Childhood, however joyful and carefree, often hides dramatic implications. It is the origin of complex traumas that linger into adult life and, because of this, it is one of the most explored themes in psychology and also in art. Young Polish photographer Karolina Wojtas (1996) is fascinated by it. Her projects draw inspiration from children’s memories and fantasies, in a perspective that oscillates between irony and tragedy. The childhood sphere from which Karolina Wojtas draws leads her to often investigate herself and her past. In the project entitled “We can’t live – without each other,” she reflects on the love-hate relationship with her younger brother. An extremely common and widespread dynamic in which many can recognize themselves.


The series is intimate, ironic and raw at the same time. Karolina, speaking about this project, tells how until the age of thirteen she was an only child, and so she wanted to remain. “Any time when my parent asking about siblings, I was telling them < I will take an ax and kill that kid and then eat >. One day he appeared, and we started our war… Now I am 26, and war still went, nothing has changed.”
The title itself, “We can’t live – without each other,” hides a contradiction, typical of fraternal relationships. On the one hand hatred, on the other love. On the one hand, the impossibility of living in close contact, on the other hand, not being able to do without each other’s presence. Rivalry and jealousy that sometimes result in love, sometimes in real fights. In fact, the photographs offer an intimate view of typical brother-sister battles, but with extreme and violent overtones taken to excess. The playfulness, expressed by the saturated colors, hints at a fun and light-hearted sphere, while the images directly communicate the grittier side of the fight. One shot shows the brother’s face bagged, another an arm burned by the iron, and yet another is completely filled with the marks of violent bites.
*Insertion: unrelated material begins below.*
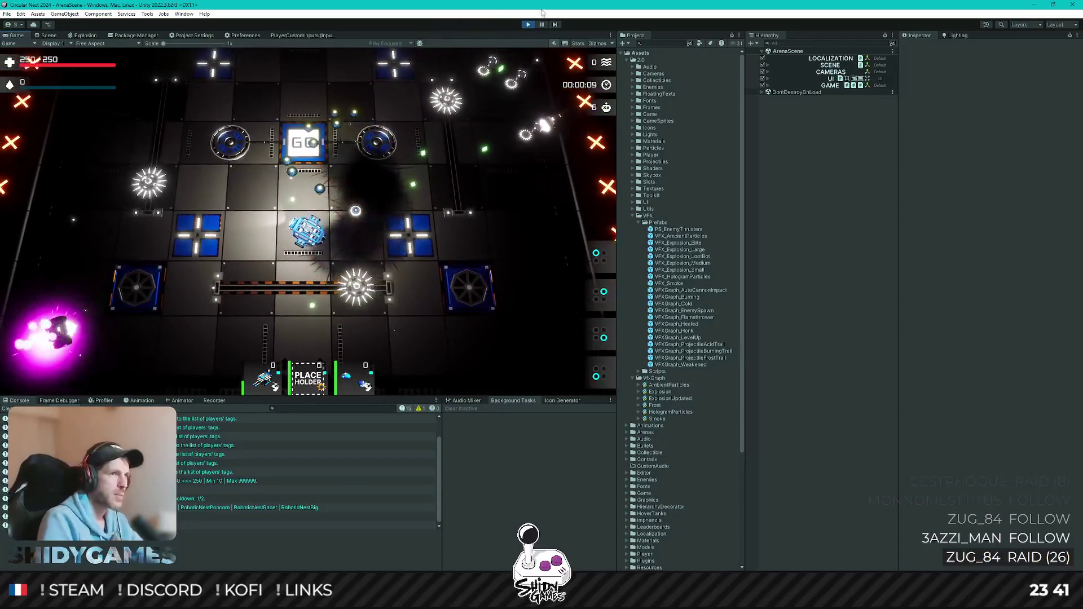
In Rider, review the TierDamageScaling lines in Defs.cs, then minimise Rider
{"action": "key", "text": "alt+Tab"}
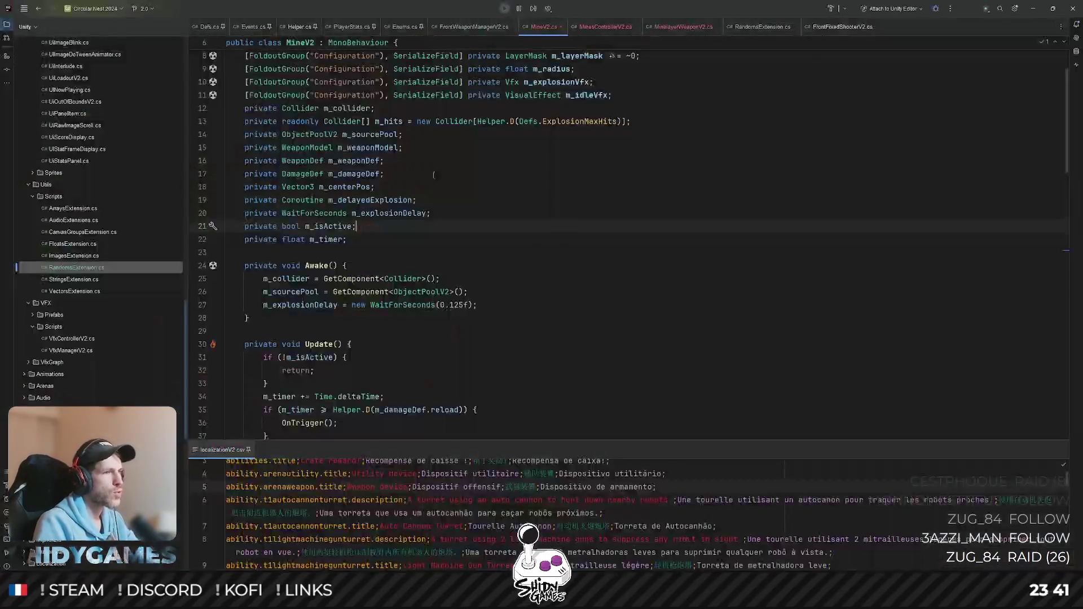
{"action": "left_click", "coordinate": [203, 27]}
The exhibition of the series in question, held in Warsaw at the Naga Gallery in 2020, is itself an invitation for the viewer to experience this bivalent dynamic. The brilliance of the set-up expresses the playful sphere on the one hand, allowing the viewer to play with the photos themselves, reproduced in huge format and hung on the wall in “calendar” ways, while on the other hand it creates an uncomfortable situation.